2nd Lt. Michael Preston fires an M17 pistol during a pistol qualification range, October 10, 2019. (U.S. Army/Pvt. Matthew Marcellus)
2nd Lt. Michael Preston fires an M17 pistol during a pistol qualification range, October 10, 2019. (U.S. Army/Pvt. Matthew Marcellus)

The Army's new Modular Handgun System (MHS) is creating a lot of excitement on the range, according to soldiers from the 1st Armored Division, who recently got the chance to shoot the service's new 9mm sidearm.

Since its adoption in 2017, the MHS, made by Sig Sauer, has begun to replace the Army's Cold War-era M9 9mm pistol, made by Beretta. Soldiers from the 1st AD's 1st Battalion, 67th Armor Regiment, 3rd Armored Brigade Combat Team from Fort Bliss, Texas recently shot the new M17 MHS for the first time.

First Lt. Shannon Martin, an armor officer assigned to 1-67, noticed the enthusiasm soldiers showed during the recent training day at the range.

"I think having a new weapons system has sprouted interest," Martin said in a recent Army news release. "We have soldiers who say 'cool, I'm so excited to go and shoot these,' so it creates more interest in qualifying with a handgun."

Martin said she first saw the M17 during a deployment to Korea.

"We saw the M17 and we were all excited to get our hands on them, train with them and to see what's different about them," she said.

This summer, the Army approved the MHS for Full Material Release, a program milestone that certifies that the new pistol meets all of the service's performance requirements.

The full-size M17 has a striker-fired operating system and has 17-round magazine capacity compared to the M9's 15 round capacity.
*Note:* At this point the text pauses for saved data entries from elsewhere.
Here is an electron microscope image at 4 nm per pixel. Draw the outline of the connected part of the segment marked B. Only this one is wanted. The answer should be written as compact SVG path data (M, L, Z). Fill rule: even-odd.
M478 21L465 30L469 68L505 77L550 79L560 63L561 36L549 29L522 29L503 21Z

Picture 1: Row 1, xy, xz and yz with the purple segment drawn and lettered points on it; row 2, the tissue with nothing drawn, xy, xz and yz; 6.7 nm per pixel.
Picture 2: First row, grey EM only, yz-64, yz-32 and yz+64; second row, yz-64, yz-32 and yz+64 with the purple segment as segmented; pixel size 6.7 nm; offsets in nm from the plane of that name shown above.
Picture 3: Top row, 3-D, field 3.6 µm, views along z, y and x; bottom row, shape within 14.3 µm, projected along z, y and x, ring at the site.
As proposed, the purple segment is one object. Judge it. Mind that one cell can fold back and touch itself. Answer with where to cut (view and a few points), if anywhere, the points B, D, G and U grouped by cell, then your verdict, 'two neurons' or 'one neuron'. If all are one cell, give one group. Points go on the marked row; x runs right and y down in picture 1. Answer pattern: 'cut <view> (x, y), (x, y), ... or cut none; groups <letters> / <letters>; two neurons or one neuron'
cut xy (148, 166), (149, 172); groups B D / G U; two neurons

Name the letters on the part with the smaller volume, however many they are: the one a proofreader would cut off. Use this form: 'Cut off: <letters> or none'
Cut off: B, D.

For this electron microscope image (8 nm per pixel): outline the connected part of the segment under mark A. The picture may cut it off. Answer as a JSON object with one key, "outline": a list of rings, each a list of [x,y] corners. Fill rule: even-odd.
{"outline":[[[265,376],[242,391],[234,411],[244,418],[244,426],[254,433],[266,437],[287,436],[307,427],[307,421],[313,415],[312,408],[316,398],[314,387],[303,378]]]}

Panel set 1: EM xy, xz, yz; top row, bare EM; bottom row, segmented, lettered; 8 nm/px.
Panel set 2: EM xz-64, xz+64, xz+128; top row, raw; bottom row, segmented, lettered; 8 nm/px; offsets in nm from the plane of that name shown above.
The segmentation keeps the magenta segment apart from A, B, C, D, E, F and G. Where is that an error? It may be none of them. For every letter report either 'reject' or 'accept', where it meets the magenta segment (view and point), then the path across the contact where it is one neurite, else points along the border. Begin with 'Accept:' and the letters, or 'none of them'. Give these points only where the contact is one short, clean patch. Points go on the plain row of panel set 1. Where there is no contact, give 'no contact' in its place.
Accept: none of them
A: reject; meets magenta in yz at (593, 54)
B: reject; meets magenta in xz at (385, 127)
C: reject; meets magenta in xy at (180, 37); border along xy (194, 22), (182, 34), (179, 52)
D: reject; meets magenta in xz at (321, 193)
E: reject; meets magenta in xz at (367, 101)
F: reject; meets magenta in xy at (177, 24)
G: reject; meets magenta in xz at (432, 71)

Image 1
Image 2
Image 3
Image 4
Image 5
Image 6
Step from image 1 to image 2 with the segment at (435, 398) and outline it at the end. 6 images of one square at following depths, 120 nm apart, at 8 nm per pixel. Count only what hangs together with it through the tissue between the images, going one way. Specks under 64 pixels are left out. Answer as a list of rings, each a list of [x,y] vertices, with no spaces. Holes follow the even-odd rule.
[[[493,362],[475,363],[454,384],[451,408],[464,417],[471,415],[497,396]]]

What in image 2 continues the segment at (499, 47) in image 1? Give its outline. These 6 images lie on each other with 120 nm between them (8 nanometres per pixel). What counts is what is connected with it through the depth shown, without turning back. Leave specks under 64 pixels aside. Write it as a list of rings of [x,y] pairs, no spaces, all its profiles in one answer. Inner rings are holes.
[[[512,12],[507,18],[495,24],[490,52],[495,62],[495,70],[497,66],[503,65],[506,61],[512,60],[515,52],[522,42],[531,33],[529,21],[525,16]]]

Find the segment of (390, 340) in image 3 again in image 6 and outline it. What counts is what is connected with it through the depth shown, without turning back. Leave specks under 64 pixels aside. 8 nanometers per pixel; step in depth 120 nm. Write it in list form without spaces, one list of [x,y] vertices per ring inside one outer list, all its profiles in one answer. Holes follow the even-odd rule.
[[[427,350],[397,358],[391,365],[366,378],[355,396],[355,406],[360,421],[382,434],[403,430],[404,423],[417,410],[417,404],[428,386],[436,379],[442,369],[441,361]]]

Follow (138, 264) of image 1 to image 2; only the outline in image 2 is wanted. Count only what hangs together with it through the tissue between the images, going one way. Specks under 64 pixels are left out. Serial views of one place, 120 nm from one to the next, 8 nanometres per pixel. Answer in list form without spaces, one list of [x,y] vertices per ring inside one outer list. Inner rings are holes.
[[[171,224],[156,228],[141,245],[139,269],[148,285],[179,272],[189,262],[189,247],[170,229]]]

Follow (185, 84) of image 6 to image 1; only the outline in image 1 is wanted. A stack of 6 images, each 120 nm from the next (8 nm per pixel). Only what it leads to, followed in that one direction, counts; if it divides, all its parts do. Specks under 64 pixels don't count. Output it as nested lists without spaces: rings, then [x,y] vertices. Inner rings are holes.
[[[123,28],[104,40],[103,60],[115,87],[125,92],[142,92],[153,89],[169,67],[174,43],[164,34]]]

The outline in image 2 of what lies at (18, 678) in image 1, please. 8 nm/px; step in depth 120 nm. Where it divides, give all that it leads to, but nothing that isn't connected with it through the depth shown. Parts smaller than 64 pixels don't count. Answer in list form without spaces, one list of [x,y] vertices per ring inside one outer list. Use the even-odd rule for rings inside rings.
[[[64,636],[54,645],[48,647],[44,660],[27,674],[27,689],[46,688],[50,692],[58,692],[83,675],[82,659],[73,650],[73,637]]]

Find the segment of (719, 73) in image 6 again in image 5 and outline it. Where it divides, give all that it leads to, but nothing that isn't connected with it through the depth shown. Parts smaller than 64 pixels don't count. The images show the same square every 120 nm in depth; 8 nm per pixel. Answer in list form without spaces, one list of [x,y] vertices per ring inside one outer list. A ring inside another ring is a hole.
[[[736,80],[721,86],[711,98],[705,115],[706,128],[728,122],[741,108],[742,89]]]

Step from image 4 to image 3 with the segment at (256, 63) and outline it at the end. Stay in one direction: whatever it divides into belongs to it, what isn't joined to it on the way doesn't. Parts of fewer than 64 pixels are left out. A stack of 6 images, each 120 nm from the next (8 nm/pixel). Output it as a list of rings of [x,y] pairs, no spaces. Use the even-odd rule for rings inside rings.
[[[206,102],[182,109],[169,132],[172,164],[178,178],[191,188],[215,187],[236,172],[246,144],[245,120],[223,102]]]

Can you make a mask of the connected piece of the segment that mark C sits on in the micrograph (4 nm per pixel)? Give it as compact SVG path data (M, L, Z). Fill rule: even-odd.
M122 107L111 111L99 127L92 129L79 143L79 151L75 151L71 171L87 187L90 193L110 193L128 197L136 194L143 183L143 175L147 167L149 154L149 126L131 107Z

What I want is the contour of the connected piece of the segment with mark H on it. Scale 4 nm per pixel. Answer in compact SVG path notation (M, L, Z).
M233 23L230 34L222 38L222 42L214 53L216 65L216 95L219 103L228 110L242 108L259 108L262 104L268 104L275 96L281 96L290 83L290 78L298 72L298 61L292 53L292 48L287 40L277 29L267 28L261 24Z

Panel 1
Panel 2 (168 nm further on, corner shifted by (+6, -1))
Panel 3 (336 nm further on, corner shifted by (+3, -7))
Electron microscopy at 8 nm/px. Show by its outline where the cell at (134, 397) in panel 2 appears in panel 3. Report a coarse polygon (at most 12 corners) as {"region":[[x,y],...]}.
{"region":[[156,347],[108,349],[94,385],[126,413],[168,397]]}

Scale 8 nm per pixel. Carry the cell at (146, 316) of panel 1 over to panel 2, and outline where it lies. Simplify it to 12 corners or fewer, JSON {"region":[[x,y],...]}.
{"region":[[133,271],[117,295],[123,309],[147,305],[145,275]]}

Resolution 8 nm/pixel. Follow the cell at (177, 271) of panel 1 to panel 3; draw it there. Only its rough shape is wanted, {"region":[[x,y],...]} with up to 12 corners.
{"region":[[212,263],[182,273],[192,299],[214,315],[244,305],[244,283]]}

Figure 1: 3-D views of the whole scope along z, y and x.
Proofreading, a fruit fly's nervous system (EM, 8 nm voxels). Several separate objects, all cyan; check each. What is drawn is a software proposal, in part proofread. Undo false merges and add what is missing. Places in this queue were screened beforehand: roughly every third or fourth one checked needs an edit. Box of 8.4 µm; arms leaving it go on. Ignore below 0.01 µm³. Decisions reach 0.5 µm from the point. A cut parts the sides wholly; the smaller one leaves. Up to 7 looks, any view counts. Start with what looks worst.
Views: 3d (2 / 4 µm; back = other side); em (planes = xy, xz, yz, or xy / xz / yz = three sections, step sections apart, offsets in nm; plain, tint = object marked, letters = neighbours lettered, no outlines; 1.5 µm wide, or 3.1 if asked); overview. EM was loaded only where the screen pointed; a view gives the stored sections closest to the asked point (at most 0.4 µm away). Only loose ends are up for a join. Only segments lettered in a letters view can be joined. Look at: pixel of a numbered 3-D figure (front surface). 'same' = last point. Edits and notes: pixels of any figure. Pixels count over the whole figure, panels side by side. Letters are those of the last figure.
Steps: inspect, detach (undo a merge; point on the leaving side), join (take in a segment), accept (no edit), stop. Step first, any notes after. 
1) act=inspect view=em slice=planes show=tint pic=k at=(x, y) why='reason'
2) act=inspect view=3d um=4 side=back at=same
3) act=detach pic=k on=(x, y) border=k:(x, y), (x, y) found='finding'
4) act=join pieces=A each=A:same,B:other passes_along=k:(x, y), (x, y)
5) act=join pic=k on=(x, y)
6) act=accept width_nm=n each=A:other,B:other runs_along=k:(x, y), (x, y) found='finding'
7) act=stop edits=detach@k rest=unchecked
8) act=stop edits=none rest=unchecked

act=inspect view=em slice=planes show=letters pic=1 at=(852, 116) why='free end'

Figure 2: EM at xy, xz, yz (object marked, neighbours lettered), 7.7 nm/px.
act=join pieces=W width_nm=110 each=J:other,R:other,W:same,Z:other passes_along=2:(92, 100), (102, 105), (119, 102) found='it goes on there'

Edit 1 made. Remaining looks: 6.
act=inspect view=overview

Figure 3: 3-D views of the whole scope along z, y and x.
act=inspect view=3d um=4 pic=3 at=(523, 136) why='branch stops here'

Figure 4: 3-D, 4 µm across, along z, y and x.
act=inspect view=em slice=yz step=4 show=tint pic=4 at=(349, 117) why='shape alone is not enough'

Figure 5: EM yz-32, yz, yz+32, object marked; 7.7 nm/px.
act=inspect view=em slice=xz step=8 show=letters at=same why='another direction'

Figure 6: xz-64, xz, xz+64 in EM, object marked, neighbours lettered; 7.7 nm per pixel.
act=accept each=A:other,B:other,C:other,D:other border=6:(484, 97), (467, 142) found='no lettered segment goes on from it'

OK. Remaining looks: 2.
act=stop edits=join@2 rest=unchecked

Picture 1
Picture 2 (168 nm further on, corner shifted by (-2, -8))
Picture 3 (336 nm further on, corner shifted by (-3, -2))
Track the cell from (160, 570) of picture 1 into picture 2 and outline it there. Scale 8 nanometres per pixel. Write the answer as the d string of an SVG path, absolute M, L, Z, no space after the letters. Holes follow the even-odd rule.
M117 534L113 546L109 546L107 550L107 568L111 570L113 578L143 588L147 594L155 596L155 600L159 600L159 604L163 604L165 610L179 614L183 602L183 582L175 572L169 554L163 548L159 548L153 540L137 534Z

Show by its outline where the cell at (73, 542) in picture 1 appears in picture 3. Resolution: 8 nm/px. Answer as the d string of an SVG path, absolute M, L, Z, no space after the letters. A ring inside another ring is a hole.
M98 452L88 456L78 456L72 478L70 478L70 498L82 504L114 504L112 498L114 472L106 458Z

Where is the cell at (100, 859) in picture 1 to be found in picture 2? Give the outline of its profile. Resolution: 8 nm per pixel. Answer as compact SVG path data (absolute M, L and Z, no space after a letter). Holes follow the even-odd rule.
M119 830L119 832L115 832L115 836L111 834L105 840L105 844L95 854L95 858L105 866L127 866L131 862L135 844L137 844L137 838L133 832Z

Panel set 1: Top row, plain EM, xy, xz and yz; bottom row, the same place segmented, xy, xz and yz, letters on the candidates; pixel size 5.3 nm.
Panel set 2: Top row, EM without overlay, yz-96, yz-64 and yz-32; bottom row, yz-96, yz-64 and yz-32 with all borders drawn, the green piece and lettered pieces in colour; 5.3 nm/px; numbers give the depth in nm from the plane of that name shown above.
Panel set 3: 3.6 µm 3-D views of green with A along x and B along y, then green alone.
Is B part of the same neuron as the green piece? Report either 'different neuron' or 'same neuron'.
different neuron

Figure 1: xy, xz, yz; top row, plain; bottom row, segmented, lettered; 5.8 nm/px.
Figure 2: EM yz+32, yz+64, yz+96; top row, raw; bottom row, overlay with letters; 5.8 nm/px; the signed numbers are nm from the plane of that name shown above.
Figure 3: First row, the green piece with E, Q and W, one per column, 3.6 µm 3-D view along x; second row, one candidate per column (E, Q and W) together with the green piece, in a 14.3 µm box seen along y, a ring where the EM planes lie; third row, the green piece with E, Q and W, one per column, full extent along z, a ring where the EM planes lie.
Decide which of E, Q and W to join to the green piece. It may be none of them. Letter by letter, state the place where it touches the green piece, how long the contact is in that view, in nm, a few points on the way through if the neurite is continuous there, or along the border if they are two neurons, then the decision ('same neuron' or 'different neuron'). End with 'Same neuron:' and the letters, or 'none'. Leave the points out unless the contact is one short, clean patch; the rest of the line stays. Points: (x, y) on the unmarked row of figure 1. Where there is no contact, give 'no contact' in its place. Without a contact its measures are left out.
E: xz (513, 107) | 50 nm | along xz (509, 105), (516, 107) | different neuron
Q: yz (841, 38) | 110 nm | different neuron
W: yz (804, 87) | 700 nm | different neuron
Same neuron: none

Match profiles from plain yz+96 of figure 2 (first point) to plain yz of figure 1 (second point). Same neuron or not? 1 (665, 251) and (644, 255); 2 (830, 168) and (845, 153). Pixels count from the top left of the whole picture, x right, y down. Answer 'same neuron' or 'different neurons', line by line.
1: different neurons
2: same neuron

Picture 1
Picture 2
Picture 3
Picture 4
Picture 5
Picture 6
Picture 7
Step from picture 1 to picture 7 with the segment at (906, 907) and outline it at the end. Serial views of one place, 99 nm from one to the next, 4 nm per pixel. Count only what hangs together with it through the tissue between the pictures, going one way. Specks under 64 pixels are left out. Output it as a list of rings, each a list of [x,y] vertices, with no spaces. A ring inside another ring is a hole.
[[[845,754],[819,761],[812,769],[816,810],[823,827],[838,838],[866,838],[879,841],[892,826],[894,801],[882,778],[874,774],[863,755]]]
The MHS also consists of a compact M18 pistol which will replace the service's M11 pistol.

Most soldiers, however, will be issued the M17, Army officials have said.

Both models of the MHS have an ambidextrous external safety, self-illuminating tritium sights for shooting in low-light conditions, and a rail for attaching accessories such as weapon lights. The primary service round for the MHS will be the new M1153 9mm special purpose cartridge, a 147-grain, jacketed hollow point for improved terminal performance.

"It feels a lot smoother and a lot lighter than the M9," 2nd Lt. Michael Preston said in the release. "I feel like the transition to the M17 will benefit us greatly in combat. Just from being out here today I was able to shoot well and notice that it felt lighter."

The M17 is slightly lighter than the current M9, but soldiers said they are happy about any weight savings, according to the release.

"When we climb out of our tanks, less weight is good," Martin said in the release. "Every ounce that you shave off the equipment is less weight for soldiers to carry. So, for those infantrymen who are rucking miles at a time, it is good for them to have less weight that they're carrying so that they can focus on staying fit for the fight and being ready to go."